Bernardo Daddi (circa 1290-1348) was an Italian painter. Florentine in style, Daddi worked in Giotto’s workshop together with those who influenced his more mature style in later years of life (like for example Taddeo and Agnolo Gaddi, and Giovanni da Milano).
The painters who worked in Florence from the period of Giotto until the Renaissance are characterized by a more refined and efficient style that is neither late-Gothic style, nor Proto-Renaissance. Art criticism has always been rather hard on these painters. Nonetheless, Daddi’s work was very well liked at the time, and he was able to obtain important commissions, both from institutions and from private art lovers and collectors. In this way, he became one of the wealthiest and most renowned Florentine painters at the time. He died in 1348, probably from the plague.
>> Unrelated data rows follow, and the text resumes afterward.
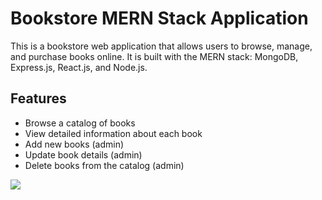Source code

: # Bookstore MERN Stack Application

This is a bookstore web application that allows users to browse, manage, and purchase books online. It is built with the MERN stack: MongoDB, Express.js, React.js, and Node.js.

## Features

- Browse a catalog of books
- View detailed information about each book
- Add new books (admin)
- Update book details (admin)
- Delete books from the catalog (admin)

![](admin-login.gif)
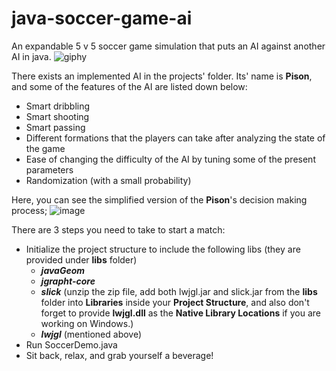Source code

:# java-soccer-game-ai
An expandable 5 v 5 soccer game simulation that puts an AI against another AI in java. 
![giphy](https://user-images.githubusercontent.com/64742446/138037100-6c63e2f0-6729-42f3-aa14-5fe4a4707b01.gif)

There exists an implemented AI in the projects' folder. Its' name is **Pison**, and some of the features of the AI are listed down below:
- Smart dribbling
- Smart shooting
- Smart passing
- Different formations that the players can take after analyzing the state of the game
- Ease of changing the difficulty of the AI by tuning some of the present parameters
- Randomization (with a small probability)


Here, you can see the simplified version of the **Pison**'s decision making process;
![image](https://user-images.githubusercontent.com/64742446/138036953-faa06b75-a7a6-44e7-a0cc-2ae0d1cea5fa.png)


There are 3 steps you need to take to start a match:
- Initialize the project structure to include the following libs (they are provided under **libs** folder)
  - **_javaGeom_**
  - **_jgrapht-core_**
  - **_slick_** (unzip the zip file, add both lwjgl.jar and slick.jar from the **libs** folder into **Libraries** inside your **Project Structure**, and also don't forget to provide **lwjgl.dll** as the **Native Library Locations** if you are working on Windows.)
  - **_lwjgl_** (mentioned above)
- Run SoccerDemo.java
- Sit back, relax, and grab yourself a beverage!
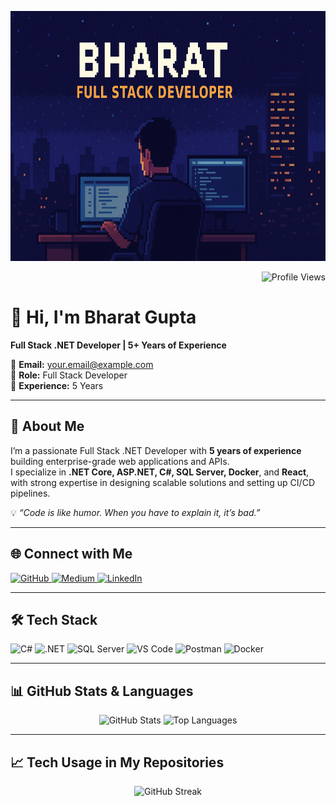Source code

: <!-- Banner Image -->
<p align="center">
  <img src="https://raw.githubusercontent.com/Crypt1cOne/Crypt1cOne/main/banner.png" alt="Software Engineer Banner" width="100%" height="400px">
</p>

<!-- Profile View Count -->
<p align="right">
  <img src="https://komarev.com/ghpvc/?username=Crypt1cOne&label=Profile%20views&color=0e75b6&style=flat" alt="Profile Views" />
</p>

# 👋 Hi, I'm Bharat Gupta  
**Full Stack .NET Developer | 5+ Years of Experience**  

📧 **Email:** your.email@example.com  
💼 **Role:** Full Stack Developer  
📆 **Experience:** 5 Years  

---

## 🚀 About Me  
I’m a passionate Full Stack .NET Developer with **5 years of experience** building enterprise-grade web applications and APIs.  
I specialize in **.NET Core, ASP.NET, C#, SQL Server, Docker**, and **React**, with strong expertise in designing scalable solutions and setting up CI/CD pipelines.

💡 *“Code is like humor. When you have to explain it, it’s bad.”*

---

## 🌐 Connect with Me  
<p align="left">
  <a href="https://github.com/Crypt1cOne" target="_blank">
    <img src="https://img.shields.io/badge/GitHub-100000?style=for-the-badge&logo=github&logoColor=white" alt="GitHub" />
  </a>
  <a href="https://medium.com/@your-medium" target="_blank">
    <img src="https://img.shields.io/badge/Medium-12100E?style=for-the-badge&logo=medium&logoColor=white" alt="Medium" />
  </a>
  <a href="https://www.linkedin.com/in/your-linkedin" target="_blank">
    <img src="https://img.shields.io/badge/LinkedIn-0077B5?style=for-the-badge&logo=linkedin&logoColor=white" alt="LinkedIn" />
  </a>
</p>

---

## 🛠️ Tech Stack  
<p align="left">
  <img src="https://img.shields.io/badge/C%23-239120?style=for-the-badge&logo=c-sharp&logoColor=white" alt="C#" />
  <img src="https://img.shields.io/badge/.NET-512BD4?style=for-the-badge&logo=dotnet&logoColor=white" alt=".NET" />
  <img src="https://img.shields.io/badge/SQL%20Server-CC2927?style=for-the-badge&logo=microsoft-sql-server&logoColor=white" alt="SQL Server" />
  <img src="https://img.shields.io/badge/VS%20Code-007ACC?style=for-the-badge&logo=visual-studio-code&logoColor=white" alt="VS Code" />
  <img src="https://img.shields.io/badge/Postman-FF6C37?style=for-the-badge&logo=postman&logoColor=white" alt="Postman" />
  <img src="https://img.shields.io/badge/Docker-2496ED?style=for-the-badge&logo=docker&logoColor=white" alt="Docker" />
</p>

---

## 📊 GitHub Stats & Languages  
<p align="center">
  <img src="https://github-readme-stats.vercel.app/api?username=Crypt1cOne&show_icons=true&theme=tokyonight" alt="GitHub Stats" height="180"/>
  <img src="https://github-readme-stats.vercel.app/api/top-langs/?username=Crypt1cOne&layout=compact&theme=tokyonight" alt="Top Languages" height="180"/>
</p>

---

## 📈 Tech Usage in My Repositories  
<p align="center">
  <img src="https://github-readme-streak-stats.herokuapp.com/?user=Crypt1cOne&theme=tokyonight" alt="GitHub Streak" height="180" />
</p>
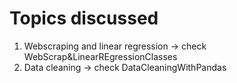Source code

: # Topics discussed

1. Webscraping and linear regression -> check WebScrap&LinearREgressionClasses
2. Data cleaning -> check DataCleaningWithPandas
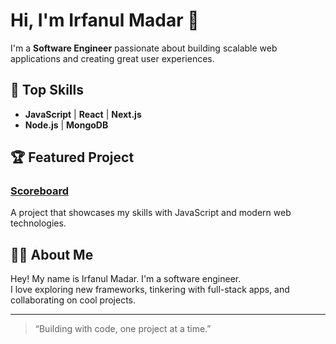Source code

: # Hi, I'm Irfanul Madar 👋

I'm a **Software Engineer** passionate about building scalable web applications and creating great user experiences.

## 🚀 Top Skills
- **JavaScript** | **React** | **Next.js**
- **Node.js** | **MongoDB**

## 🏆 Featured Project
### [Scoreboard](#)
A project that showcases my skills with JavaScript and modern web technologies.

## 👨‍💻 About Me
Hey! My name is Irfanul Madar. I'm a software engineer.  
I love exploring new frameworks, tinkering with full-stack apps, and collaborating on cool projects.

<!--
## 🌐 Connect with me
[LinkedIn](#) • [Twitter](#) • [Website](#)
-->

<!-- Add your social links above if you’d like! -->

<!--
## ✨ Fun Facts
- Coffee enthusiast ☕
- Always up for a chess game ♟️
-->

<!-- Add hobbies or fun facts if you want! -->

---

> “Building with code, one project at a time.”
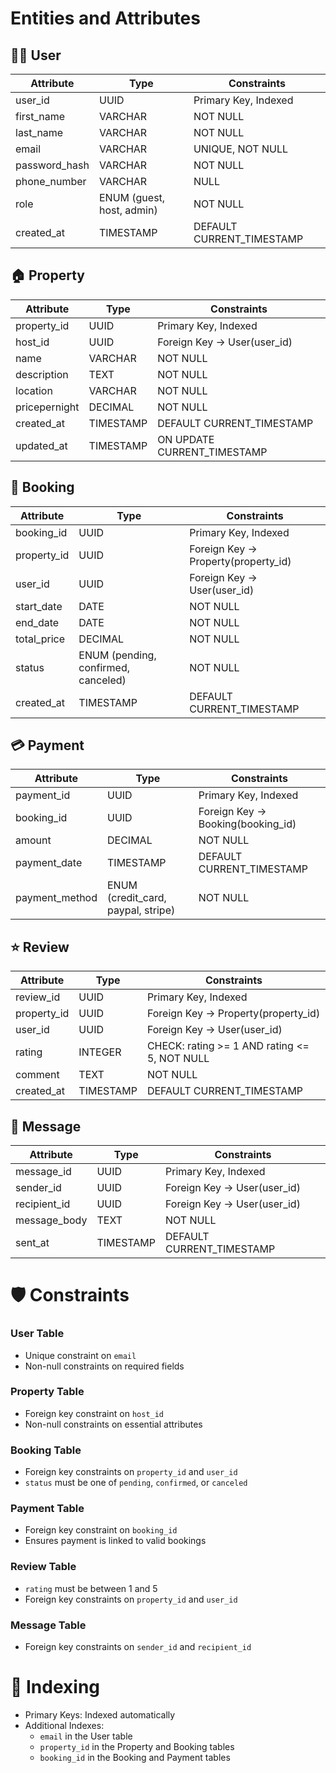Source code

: # Entities and Attributes

## 🧑‍💼 User
| Attribute       | Type                           | Constraints                     |
|-----------------|--------------------------------|--------------------------------|
| user_id         | UUID                           | Primary Key, Indexed            |
| first_name      | VARCHAR                       | NOT NULL                       |
| last_name       | VARCHAR                       | NOT NULL                       |
| email           | VARCHAR                       | UNIQUE, NOT NULL               |
| password_hash   | VARCHAR                       | NOT NULL                       |
| phone_number    | VARCHAR                       | NULL                          |
| role            | ENUM (guest, host, admin)     | NOT NULL                      |
| created_at      | TIMESTAMP                    | DEFAULT CURRENT_TIMESTAMP      |

## 🏠 Property
| Attribute       | Type                           | Constraints                     |
|-----------------|--------------------------------|--------------------------------|
| property_id     | UUID                           | Primary Key, Indexed            |
| host_id         | UUID                           | Foreign Key → User(user_id)    |
| name            | VARCHAR                       | NOT NULL                       |
| description     | TEXT                          | NOT NULL                       |
| location        | VARCHAR                       | NOT NULL                       |
| pricepernight   | DECIMAL                      | NOT NULL                       |
| created_at      | TIMESTAMP                    | DEFAULT CURRENT_TIMESTAMP      |
| updated_at      | TIMESTAMP                    | ON UPDATE CURRENT_TIMESTAMP     |

## 📅 Booking
| Attribute       | Type                           | Constraints                     |
|-----------------|--------------------------------|--------------------------------|
| booking_id      | UUID                           | Primary Key, Indexed            |
| property_id     | UUID                           | Foreign Key → Property(property_id) |
| user_id         | UUID                           | Foreign Key → User(user_id)    |
| start_date      | DATE                          | NOT NULL                       |
| end_date        | DATE                          | NOT NULL                       |
| total_price     | DECIMAL                      | NOT NULL                       |
| status          | ENUM (pending, confirmed, canceled) | NOT NULL                  |
| created_at      | TIMESTAMP                    | DEFAULT CURRENT_TIMESTAMP      |

## 💳 Payment
| Attribute       | Type                           | Constraints                     |
|-----------------|--------------------------------|--------------------------------|
| payment_id      | UUID                           | Primary Key, Indexed            |
| booking_id      | UUID                           | Foreign Key → Booking(booking_id) |
| amount          | DECIMAL                      | NOT NULL                       |
| payment_date    | TIMESTAMP                    | DEFAULT CURRENT_TIMESTAMP      |
| payment_method  | ENUM (credit_card, paypal, stripe) | NOT NULL                  |

## ⭐ Review
| Attribute       | Type                           | Constraints                     |
|-----------------|--------------------------------|--------------------------------|
| review_id       | UUID                           | Primary Key, Indexed            |
| property_id     | UUID                           | Foreign Key → Property(property_id) |
| user_id         | UUID                           | Foreign Key → User(user_id)    |
| rating          | INTEGER                      | CHECK: rating >= 1 AND rating <= 5, NOT NULL |
| comment         | TEXT                          | NOT NULL                       |
| created_at      | TIMESTAMP                    | DEFAULT CURRENT_TIMESTAMP      |

## 💬 Message
| Attribute       | Type                           | Constraints                     |
|-----------------|--------------------------------|--------------------------------|
| message_id      | UUID                           | Primary Key, Indexed            |
| sender_id       | UUID                           | Foreign Key → User(user_id)    |
| recipient_id    | UUID                           | Foreign Key → User(user_id)    |
| message_body    | TEXT                          | NOT NULL                       |
| sent_at         | TIMESTAMP                    | DEFAULT CURRENT_TIMESTAMP      |

# 🛡️ Constraints

### User Table
- Unique constraint on `email`
- Non-null constraints on required fields

### Property Table
- Foreign key constraint on `host_id`
- Non-null constraints on essential attributes

### Booking Table
- Foreign key constraints on `property_id` and `user_id`
- `status` must be one of `pending`, `confirmed`, or `canceled`

### Payment Table
- Foreign key constraint on `booking_id`
- Ensures payment is linked to valid bookings

### Review Table
- `rating` must be between 1 and 5
- Foreign key constraints on `property_id` and `user_id`

### Message Table
- Foreign key constraints on `sender_id` and `recipient_id`

# 📌 Indexing

- Primary Keys: Indexed automatically
- Additional Indexes:
  - `email` in the User table
  - `property_id` in the Property and Booking tables
  - `booking_id` in the Booking and Payment tables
Daddi's first work was the Ognissanti Triptych in 1330, today housed at the Uffizi. He painted a fresco in the Capella Pulci in Florence’s Santa Croce (which was later renamed the Cappella Berarldi, and then the Cappella Bardi di Liberta’). Here, he painted the Stories of St. Lawrence in circa 1330. Regarding the grotesque stylistic elements used at the time, Daddi’s art is much more refined, similar to the more aristocratic (and much more well liked by Florence’s upper-bourgeoisie) Sienese style. His accurate and more complex use of color and form are features that will be increasingly evident in his later work. Among his other masterworks, there is: a small altarpiece from 1333, conserved at the Bargello museum, the predellas in Santo Stefano, a “San Domenico”, and a Polyptych from the Prato cathedral. Finally, the Madonna with Child, today conserved in Orsanmichele, was most likely his last work.